Paithan acarició la idea de dejar al viejo para que echara raíces en el musgo, si eso quería, pero el elfo no soportaba la idea de ver a un dragón devorando a alguien... aunque fuera a un humano. Volvió sobre sus pasos a toda prisa, recuperó el bastón, lo puso en la mano del anciano y continuó tirando de él hacia la casa.

El elfo temió que el viejo humano tuviera dificultades para llegar hasta allí, pues el camino era largo y cuesta arriba. Paithan se oyó a sí mismo respirando con esfuerzo y notó las piernas cansadas por la tensión. En cambio, el anciano parecía poseer una resistencia extraordinaria y avanzaba resueltamente, dejando agujeros en el musgo allí donde apoyaba el bastón.

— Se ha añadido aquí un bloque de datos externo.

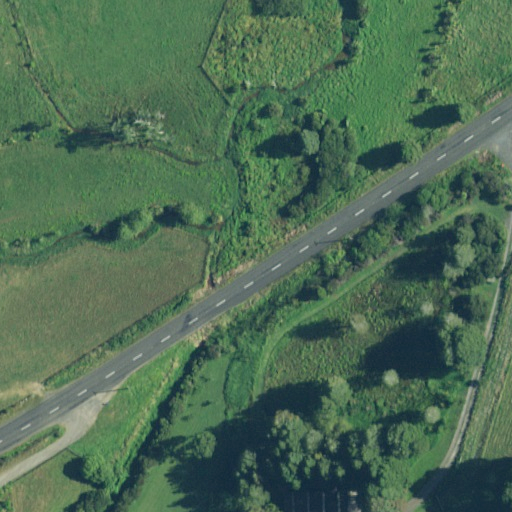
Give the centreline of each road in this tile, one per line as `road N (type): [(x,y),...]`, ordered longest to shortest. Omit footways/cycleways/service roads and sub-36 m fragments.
road 1 (unclassified): [(511,109),(0,440)]
road 2 (track): [(0,483),(69,435),(83,412),(82,392)]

—¡Ah, creo que algo nos viene siguiendo! —exclamó de pronto el anciano.

—¿Sí? —Paithan se volvió en redondo.

—¿Dónde? —El viejo agitó el bastón y estuvo a punto de dejar sin sentido a Paithan—. ¡Por los dioses que le daré con esto...!.

—¡Basta! ¡Ya es suficiente! —El elfo agarró el bastón que el anciano seguía moviendo de un lado al otro—. Ahí no hay nada. Pensaba que habías dicho que..., que algo nos seguía.

—Si no es así, ¿a qué viene que me lleves corriendo por esta condenada cuesta?.

—Hay un dragón en el la...

—¡El lago! —Al humano se le erizó la barba y sus tupidas cejas se pusieron de punta en todas direcciones—. ¡De modo que es ahí donde está! ¡Me ha metido en el agua a propósito! —El viejo levantó el puño y lo agitó en el aire en dirección al lago—.

¡Ya te arreglaré yo, gusano! ¡Ven! ¡Sal donde pueda verte! —dejó caer el bastón y empezó a levantarse las mangas de sus ropas sucias y húmedas—. Ya estoy a punto. Sí, señor. ¡Y esta vez te voy a lanzar un conjuro que te sacará los ojos de las órbitas!.

—¡Espera un momento! —Paithan notó que el sudor empezaba a helársele sobre la piel—. ¿Estás diciendo que..., que ese dragón es... tuyo?.

—¿Mío? ¡Por supuesto que es mío! ¿No es cierto, especie de reptil resbaladizo?.

—¿Quieres decir que..., que el dragón está bajo tu control? —Paithan empezó a respirar un poco mejor—. Entonces, debes de ser un hechicero.

—¿Debo...? —El humano pareció muy sorprendido de la noticia.

—Tienes que ser un mago, y muy poderoso, para controlar a un dragón.

—Bueno, yo..., hum..., verás, hijo. —El anciano empezó a mesarse la barba con evidente incomodidad—. Ésa es una cuestión entre nosotros dos..., el dragón y yo.

—¿A qué te refieres? —Paithan notó que se le empezaba a hacer un nudo en el estómago.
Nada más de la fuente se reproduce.